Trump ‘all but certain’ to be charged with a new crime this summer: report
Donald Trump is “all but certain” to be indicted this summer, according to a report published Wednesday. It would be the second time the former president is hit with criminal charges this year.
“You could even mark it in your calendar” that Fulton Country District Attorney Fani Willis will issue the indictment between July 11 and Sept. 1, Vice reported.
In a letter to local law enforcement, Willis has “formally asked local officials to beef up security during that window, when she plans to announce charging decisions in her long-running investigation of Trump’s attempt to reverse his 2020 election defeat in Georgia,” the report said.
Titus Nichols, a former prosecutor in Georgia, told the outlet: “The Fulton DA’s letter makes it almost certain that Trump is getting indicted. There is no other reason to send something in writing to the sheriff.”
If it happens and Trump becomes the Republican presidential nominee for 2024, he will likely run while battling separate charges in New York and in Georgia. Last month, he was arraigned on felony charges accusing him of falsifying business records involving a hush money payoff to a porn star who claims to have been involved in an extramarital affair with him.
He’s also in the middle of a civil trial after E. Jean Carroll claimed he raped her decades ago and then defamed her by denying the attack.
Separately, Trump is being investigated in two federal probes that are looking into his attempts to deny the result of the 2020 election, and his stashing of classified government documents in his Florida home.
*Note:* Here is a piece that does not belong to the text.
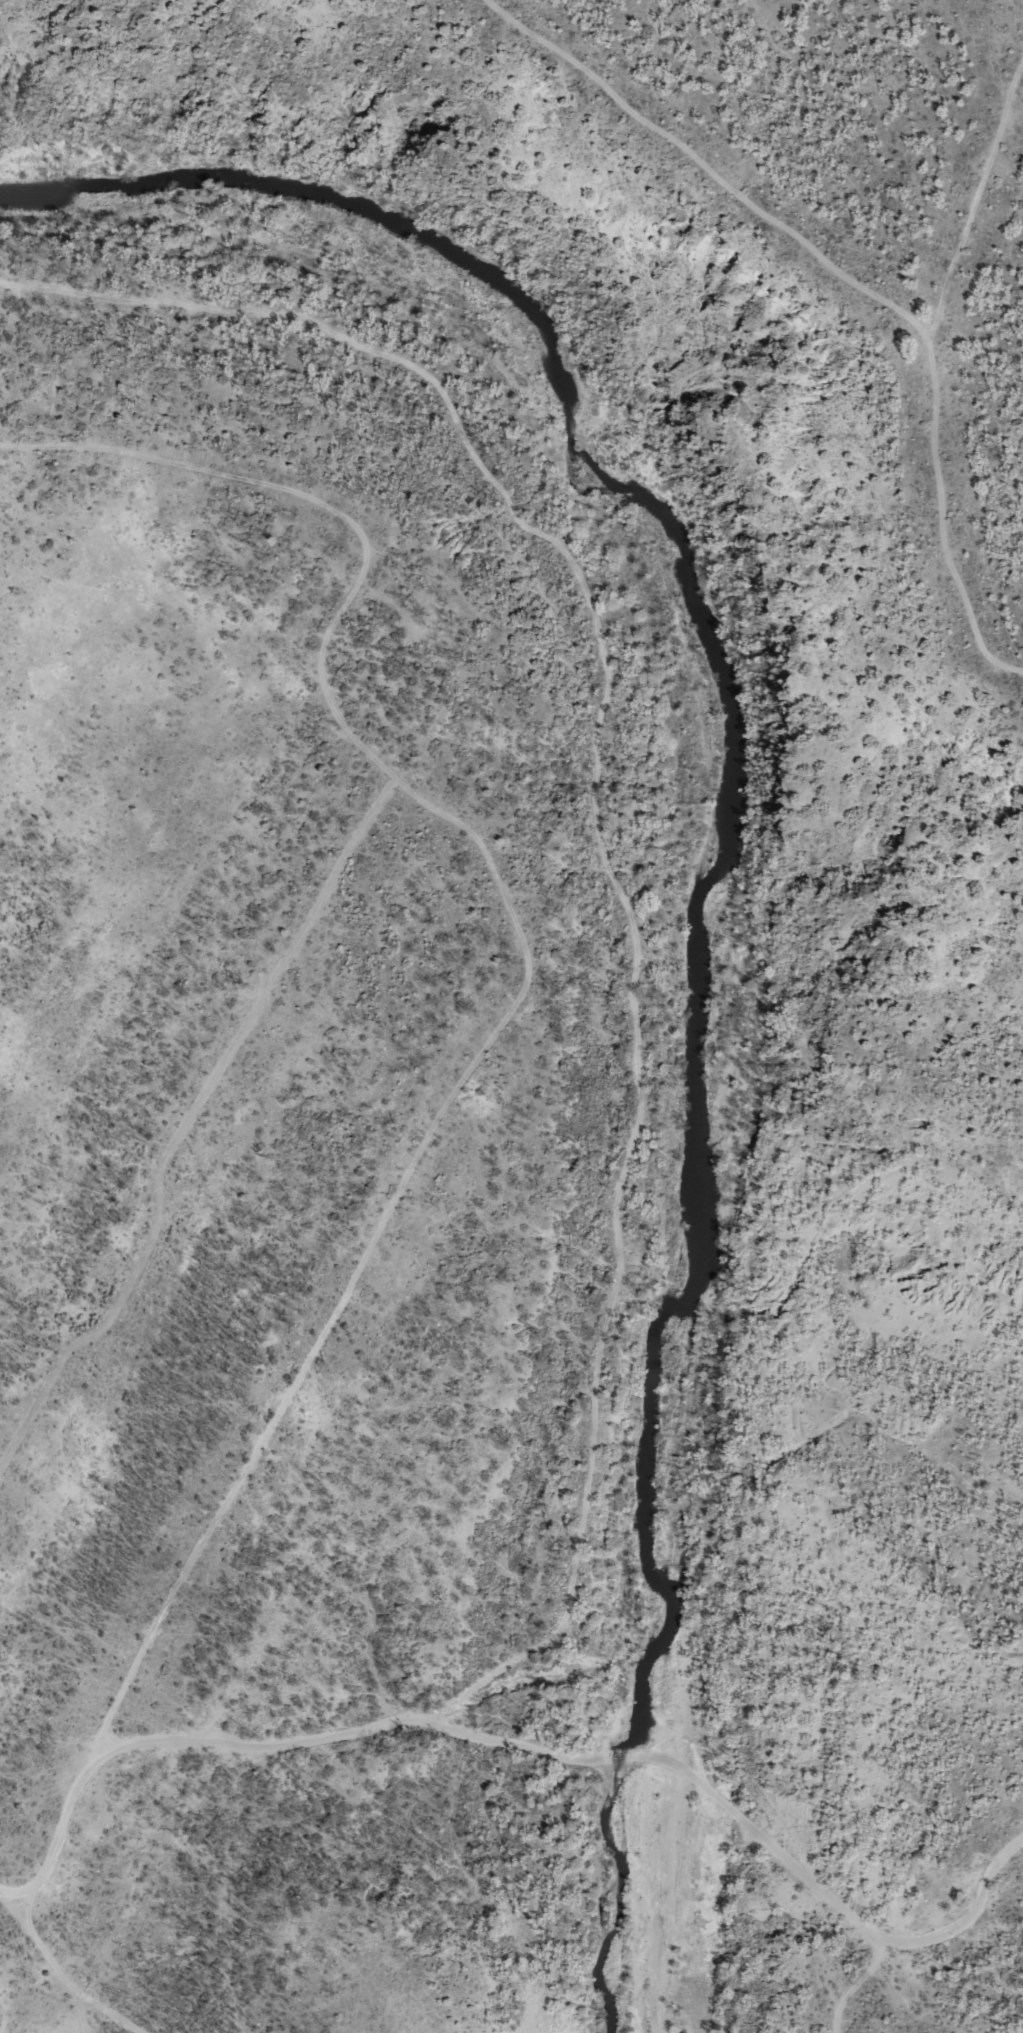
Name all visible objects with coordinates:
river: (394, 226)
road: (958, 384)
river: (687, 1275)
Willis’ letter to the Fulton County Sheriff expresses concern of unrest following Trump’s indictment, Vice reported.
“We have seen in recent years that some may go outside of public expressions of opinion that are protected by the First Amendment to engage in acts of violence that will endanger the safety of our community,” she wrote. “As leaders, it is incumbent upon us to prepare.”
Trump’s attorneys said in a statement that the letter doesn’t mean charges are imminent.“The public release of this letter does nothing more than set forth a potential timetable for decisions the Fulton County District Attorney’s Office previously announced would be coming,” it said.
Trump has denied all the allegations against him.